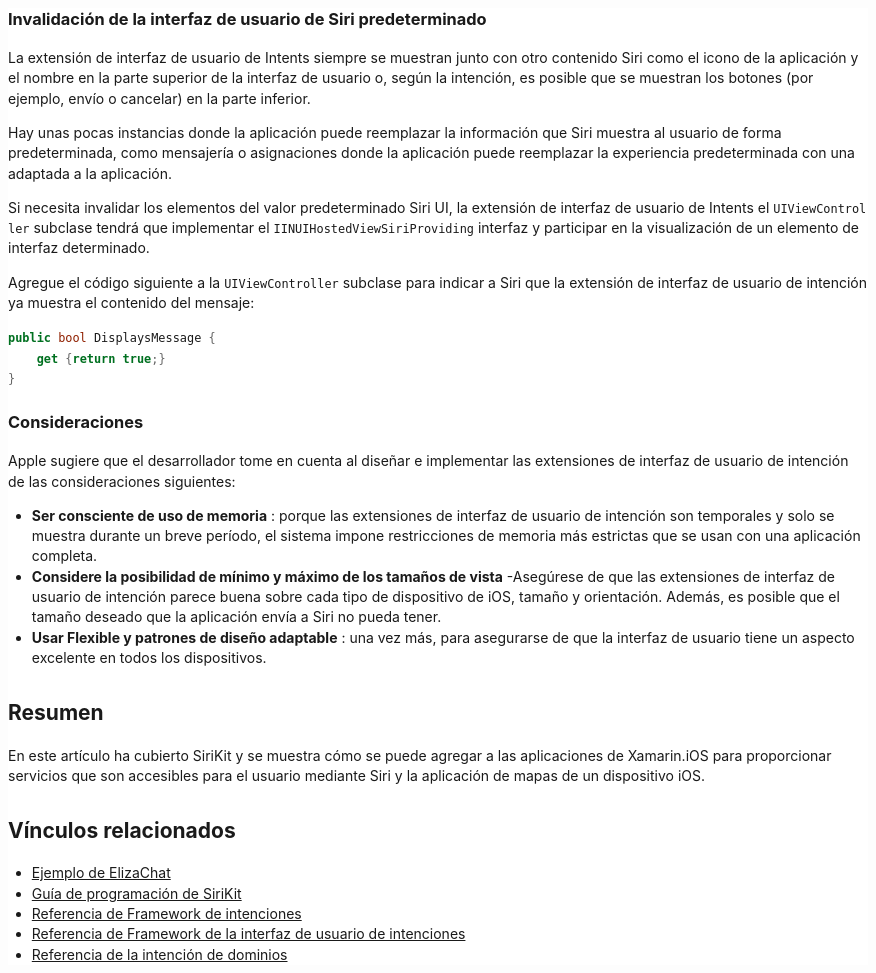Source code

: ### <a name="overriding-the-default-siri-ui"></a>Invalidación de la interfaz de usuario de Siri predeterminado

La extensión de interfaz de usuario de Intents siempre se muestran junto con otro contenido Siri como el icono de la aplicación y el nombre en la parte superior de la interfaz de usuario o, según la intención, es posible que se muestran los botones (por ejemplo, envío o cancelar) en la parte inferior.

Hay unas pocas instancias donde la aplicación puede reemplazar la información que Siri muestra al usuario de forma predeterminada, como mensajería o asignaciones donde la aplicación puede reemplazar la experiencia predeterminada con una adaptada a la aplicación.

Si necesita invalidar los elementos del valor predeterminado Siri UI, la extensión de interfaz de usuario de Intents el `UIViewController` subclase tendrá que implementar el `IINUIHostedViewSiriProviding` interfaz y participar en la visualización de un elemento de interfaz determinado.

Agregue el código siguiente a la `UIViewController` subclase para indicar a Siri que la extensión de interfaz de usuario de intención ya muestra el contenido del mensaje:

```csharp
public bool DisplaysMessage {
    get {return true;}
}
```

### <a name="considerations"></a>Consideraciones

Apple sugiere que el desarrollador tome en cuenta al diseñar e implementar las extensiones de interfaz de usuario de intención de las consideraciones siguientes:

- **Ser consciente de uso de memoria** : porque las extensiones de interfaz de usuario de intención son temporales y solo se muestra durante un breve período, el sistema impone restricciones de memoria más estrictas que se usan con una aplicación completa.
- **Considere la posibilidad de mínimo y máximo de los tamaños de vista** -Asegúrese de que las extensiones de interfaz de usuario de intención parece buena sobre cada tipo de dispositivo de iOS, tamaño y orientación. Además, es posible que el tamaño deseado que la aplicación envía a Siri no pueda tener.
- **Usar Flexible y patrones de diseño adaptable** : una vez más, para asegurarse de que la interfaz de usuario tiene un aspecto excelente en todos los dispositivos.

## <a name="summary"></a>Resumen

En este artículo ha cubierto SiriKit y se muestra cómo se puede agregar a las aplicaciones de Xamarin.iOS para proporcionar servicios que son accesibles para el usuario mediante Siri y la aplicación de mapas de un dispositivo iOS.




## <a name="related-links"></a>Vínculos relacionados

- [Ejemplo de ElizaChat](https://developer.xamarin.com/samples/monotouch/ios10/ElizaChat/)
- [Guía de programación de SiriKit](https://developer.apple.com/library/prerelease/content/documentation/Intents/Conceptual/SiriIntegrationGuide/index.html)
- [Referencia de Framework de intenciones](https://developer.apple.com/reference/intents)
- [Referencia de Framework de la interfaz de usuario de intenciones](https://developer.apple.com/reference/intentsui)
- [Referencia de la intención de dominios](https://developer.apple.com/library/prerelease/content/documentation/Intents/Conceptual/SiriIntegrationGuide/SiriDomains.html#//apple_ref/doc/uid/TP40016875-CH9-SW2)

+ + + +

● Try it: Look through the entries above; copy every line holding the string "posible".

● Exercise answer:
La extensión de interfaz de usuario de Intents siempre se muestran junto con otro contenido Siri como el icono de la aplicación y el nombre en la parte superior de la interfaz de usuario o, según la intención, es posible que se muestran los botones (por ejemplo, envío o cancelar) en la parte inferior.
- **Considere la posibilidad de mínimo y máximo de los tamaños de vista** -Asegúrese de que las extensiones de interfaz de usuario de intención parece buena sobre cada tipo de dispositivo de iOS, tamaño y orientación. Además, es posible que el tamaño deseado que la aplicación envía a Siri no pueda tener.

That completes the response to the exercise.